Michael Schofield

Biographical details
- Born: October 14, 1956
- Education: University of Pittsburgh

Playing career
- 1975-1979: University of Pittsburgh

Coaching career (HC unless noted)
- 1985-2013: United States Naval Academy
- 1991-1993: US National WP Team Asst.

Head coaching record
- Overall: 586-230 .718 Win % (1985-2013 US Naval Academy)

Accomplishments and honors

Championships
- 9 Eastern Championships (USNA)

Awards
- National Coach of the Year (2004) Eastern Championship Coach of Tournament USA Water Polo Hall of Fame

= Michael Schofield (water polo) =

Michael Schofield was the head coach for the water polo team at the United States Naval Academy from 1985 to 2013, where he led the team to nine Eastern Championships of the Collegiate Water Polo Association during his twenty-nine year coaching tenure, and thirteen NCAA water polo tournaments.

== University of Pittsburgh ==
Schofield played for the University of Pittsburgh water polo team, attending from 1975 to 1979, where he served as Captain and received his Bachelor's of Science in 1979. While playing for the team in 1976, Pittsburgh beat Bucknell University, to take the Mid-Atlantic Conference title. While playing for Pitt, Schofield led the team to their only appearance in the NCAA Championship in 1976.
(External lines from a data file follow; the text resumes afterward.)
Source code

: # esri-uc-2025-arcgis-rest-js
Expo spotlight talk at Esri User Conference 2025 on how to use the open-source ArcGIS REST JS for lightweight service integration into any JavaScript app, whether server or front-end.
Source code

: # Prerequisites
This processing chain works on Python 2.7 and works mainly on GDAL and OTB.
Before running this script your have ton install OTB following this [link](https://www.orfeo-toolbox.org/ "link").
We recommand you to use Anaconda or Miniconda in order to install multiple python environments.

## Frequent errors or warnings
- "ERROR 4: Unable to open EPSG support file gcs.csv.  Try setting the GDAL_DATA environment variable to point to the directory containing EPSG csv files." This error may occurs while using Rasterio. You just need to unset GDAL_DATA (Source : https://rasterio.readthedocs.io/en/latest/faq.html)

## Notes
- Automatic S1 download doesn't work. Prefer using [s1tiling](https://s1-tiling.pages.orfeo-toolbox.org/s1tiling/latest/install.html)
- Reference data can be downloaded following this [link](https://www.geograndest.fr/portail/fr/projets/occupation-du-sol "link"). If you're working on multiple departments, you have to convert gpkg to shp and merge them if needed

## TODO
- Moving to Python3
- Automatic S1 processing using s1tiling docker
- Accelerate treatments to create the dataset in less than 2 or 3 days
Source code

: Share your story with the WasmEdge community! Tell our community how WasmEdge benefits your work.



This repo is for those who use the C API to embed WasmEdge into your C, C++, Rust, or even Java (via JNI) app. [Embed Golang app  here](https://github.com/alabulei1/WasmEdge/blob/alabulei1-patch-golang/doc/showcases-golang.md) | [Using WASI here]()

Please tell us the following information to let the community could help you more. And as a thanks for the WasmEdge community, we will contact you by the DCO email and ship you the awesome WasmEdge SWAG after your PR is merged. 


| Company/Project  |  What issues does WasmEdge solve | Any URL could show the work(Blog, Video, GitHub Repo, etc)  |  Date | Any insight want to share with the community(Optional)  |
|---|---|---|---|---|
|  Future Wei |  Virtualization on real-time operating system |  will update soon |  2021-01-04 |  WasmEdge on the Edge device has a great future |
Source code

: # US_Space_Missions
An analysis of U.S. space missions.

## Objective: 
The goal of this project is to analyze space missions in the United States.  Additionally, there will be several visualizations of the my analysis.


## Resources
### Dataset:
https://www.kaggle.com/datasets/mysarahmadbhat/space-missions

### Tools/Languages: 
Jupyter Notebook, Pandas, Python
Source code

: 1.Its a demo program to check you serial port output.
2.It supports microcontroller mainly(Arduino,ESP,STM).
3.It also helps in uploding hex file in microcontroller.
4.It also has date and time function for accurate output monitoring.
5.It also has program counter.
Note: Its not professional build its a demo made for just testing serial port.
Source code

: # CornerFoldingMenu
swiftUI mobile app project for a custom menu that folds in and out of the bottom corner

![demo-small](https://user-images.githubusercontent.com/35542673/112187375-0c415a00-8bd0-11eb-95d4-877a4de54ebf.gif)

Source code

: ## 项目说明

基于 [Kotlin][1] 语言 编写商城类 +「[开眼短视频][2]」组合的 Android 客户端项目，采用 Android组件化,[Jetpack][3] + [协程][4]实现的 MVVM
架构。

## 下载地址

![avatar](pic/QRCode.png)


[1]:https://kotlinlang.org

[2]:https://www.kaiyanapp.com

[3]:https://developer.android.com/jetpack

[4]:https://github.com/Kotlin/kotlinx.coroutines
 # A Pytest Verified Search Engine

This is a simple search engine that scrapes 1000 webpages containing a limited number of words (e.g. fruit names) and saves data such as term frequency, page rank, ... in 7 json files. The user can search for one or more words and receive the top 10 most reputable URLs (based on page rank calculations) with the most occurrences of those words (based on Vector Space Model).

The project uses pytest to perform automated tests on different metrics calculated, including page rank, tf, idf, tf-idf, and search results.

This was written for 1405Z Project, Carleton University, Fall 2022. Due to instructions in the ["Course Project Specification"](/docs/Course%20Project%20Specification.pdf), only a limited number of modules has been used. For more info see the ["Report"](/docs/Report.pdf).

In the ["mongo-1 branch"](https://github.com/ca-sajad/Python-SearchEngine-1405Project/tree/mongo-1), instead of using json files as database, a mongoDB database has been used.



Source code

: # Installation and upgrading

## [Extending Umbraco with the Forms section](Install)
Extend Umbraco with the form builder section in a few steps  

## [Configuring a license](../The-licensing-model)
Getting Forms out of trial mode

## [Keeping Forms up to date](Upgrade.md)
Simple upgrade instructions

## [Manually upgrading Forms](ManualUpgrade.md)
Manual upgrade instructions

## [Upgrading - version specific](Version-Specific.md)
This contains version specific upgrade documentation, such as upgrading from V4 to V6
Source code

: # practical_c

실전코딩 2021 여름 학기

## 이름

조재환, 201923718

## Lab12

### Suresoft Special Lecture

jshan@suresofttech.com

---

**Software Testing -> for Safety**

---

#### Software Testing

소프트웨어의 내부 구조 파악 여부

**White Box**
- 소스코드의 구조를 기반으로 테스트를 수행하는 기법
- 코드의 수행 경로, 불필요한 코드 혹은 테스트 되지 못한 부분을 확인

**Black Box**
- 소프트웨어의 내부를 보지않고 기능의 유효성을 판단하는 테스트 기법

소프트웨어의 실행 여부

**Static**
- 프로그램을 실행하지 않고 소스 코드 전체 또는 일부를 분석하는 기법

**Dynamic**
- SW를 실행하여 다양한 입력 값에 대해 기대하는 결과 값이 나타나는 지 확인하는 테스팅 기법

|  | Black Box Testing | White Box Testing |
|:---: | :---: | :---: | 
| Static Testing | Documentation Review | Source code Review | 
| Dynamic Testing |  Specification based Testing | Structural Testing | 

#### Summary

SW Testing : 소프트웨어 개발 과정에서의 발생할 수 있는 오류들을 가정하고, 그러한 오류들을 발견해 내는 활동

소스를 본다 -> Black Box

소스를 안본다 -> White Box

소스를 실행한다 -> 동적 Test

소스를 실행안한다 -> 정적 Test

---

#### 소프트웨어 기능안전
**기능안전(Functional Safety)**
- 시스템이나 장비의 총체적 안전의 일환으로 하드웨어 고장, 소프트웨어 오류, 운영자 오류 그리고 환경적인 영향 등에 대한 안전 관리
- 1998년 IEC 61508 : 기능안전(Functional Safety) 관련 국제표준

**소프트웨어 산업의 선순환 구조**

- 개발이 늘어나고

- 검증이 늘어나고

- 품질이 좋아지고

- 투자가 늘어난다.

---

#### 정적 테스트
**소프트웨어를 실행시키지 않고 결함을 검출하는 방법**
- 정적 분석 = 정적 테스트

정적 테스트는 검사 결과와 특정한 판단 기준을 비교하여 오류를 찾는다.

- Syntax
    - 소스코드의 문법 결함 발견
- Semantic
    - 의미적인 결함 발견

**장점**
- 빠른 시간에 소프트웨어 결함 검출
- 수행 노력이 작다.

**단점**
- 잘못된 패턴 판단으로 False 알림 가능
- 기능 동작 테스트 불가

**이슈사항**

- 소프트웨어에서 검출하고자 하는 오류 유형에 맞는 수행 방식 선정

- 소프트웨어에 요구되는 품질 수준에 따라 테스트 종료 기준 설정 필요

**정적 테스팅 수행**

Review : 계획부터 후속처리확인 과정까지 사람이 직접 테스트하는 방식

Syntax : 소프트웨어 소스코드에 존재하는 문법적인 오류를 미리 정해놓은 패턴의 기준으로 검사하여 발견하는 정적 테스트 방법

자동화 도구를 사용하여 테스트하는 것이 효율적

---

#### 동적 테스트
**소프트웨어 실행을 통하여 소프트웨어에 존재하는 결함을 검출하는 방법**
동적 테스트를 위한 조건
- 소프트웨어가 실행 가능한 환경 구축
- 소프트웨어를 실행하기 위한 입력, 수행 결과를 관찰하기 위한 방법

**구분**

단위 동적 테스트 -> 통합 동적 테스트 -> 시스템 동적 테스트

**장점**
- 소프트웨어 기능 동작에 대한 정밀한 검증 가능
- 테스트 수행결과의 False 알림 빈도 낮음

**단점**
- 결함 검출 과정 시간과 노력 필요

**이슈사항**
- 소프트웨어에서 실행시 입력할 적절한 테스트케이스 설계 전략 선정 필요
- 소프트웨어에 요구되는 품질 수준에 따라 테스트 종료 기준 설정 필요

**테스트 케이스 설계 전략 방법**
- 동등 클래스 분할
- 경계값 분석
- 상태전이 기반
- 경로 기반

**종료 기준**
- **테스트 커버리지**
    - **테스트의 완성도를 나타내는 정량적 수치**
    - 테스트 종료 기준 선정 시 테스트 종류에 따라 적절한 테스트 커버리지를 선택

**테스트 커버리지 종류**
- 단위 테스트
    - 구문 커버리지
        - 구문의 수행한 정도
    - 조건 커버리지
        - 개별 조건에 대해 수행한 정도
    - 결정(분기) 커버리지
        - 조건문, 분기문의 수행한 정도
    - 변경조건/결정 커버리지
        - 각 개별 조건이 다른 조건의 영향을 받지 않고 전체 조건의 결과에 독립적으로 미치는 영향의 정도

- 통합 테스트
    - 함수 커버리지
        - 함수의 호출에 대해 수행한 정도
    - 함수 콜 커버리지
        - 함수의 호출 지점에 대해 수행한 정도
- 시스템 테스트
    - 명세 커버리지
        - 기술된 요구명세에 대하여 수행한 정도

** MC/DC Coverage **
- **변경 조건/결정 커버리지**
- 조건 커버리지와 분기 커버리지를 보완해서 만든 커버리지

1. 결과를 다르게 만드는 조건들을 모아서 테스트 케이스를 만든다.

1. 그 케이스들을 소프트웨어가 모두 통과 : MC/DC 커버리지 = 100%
Schofield served in the United States Navy, achieving the rank of Ensign.

==Coaching US Naval Academy==
He joined the staff of the United States Naval Academy as an Assistant Coach in 1982, and was promoted to the head coaching position in 1985. While at the Academy, Schofield taught Physical Education. He was named National Coach of the Year in 2004, and became the Naval Academy's most winning coach, compiling a career record of 586-230 from 1985 through 2013. He led the Academy team to nine Eastern Championships, and was an All-Eastern Championship Tournament Coach Selection in the years 1986, 1990, 2000, 2003, 2006, 2007, and 2010. During his years as Assistant Water Polo Coach, he was mentored by long serving Naval Academy Coach Lee Lawrence who coached the Water Polo team from 1982 to 1984, and coached the Academy's swim team from 1967 to 2003. Lawrence had formerly swum for Staunton Military Academy and Springfield College.

Schofield's Naval Academy athletes performed well as scholars, with 57 players receiving Association of Collegiate Water Polo Coaches All-Academic honors from the 2001 through the 2013 season.

During his tenure at the Naval Academy, he also coached the Naval Academy Aquatic Club, a youth program for water polo players and swimmers, beginning in 1982. He retired from coaching the US Naval Academy in the fall of 2013.

===US National team coach===
On the international level, he coached the U.S. National Water Polo Team at the World University Games in 1997 to finish in fifth-place. He was an Assistant Coach for the National Team in 1992, and served as an assistant coach at the World University Games for the U.S. Water Polo Team that won gold medals in 1991 and 1993.

Schofield was married to wife Gina, and the couple had two children.

===Honors===
In 2001, he was inducted into the USA Water Polo Hall of Fame.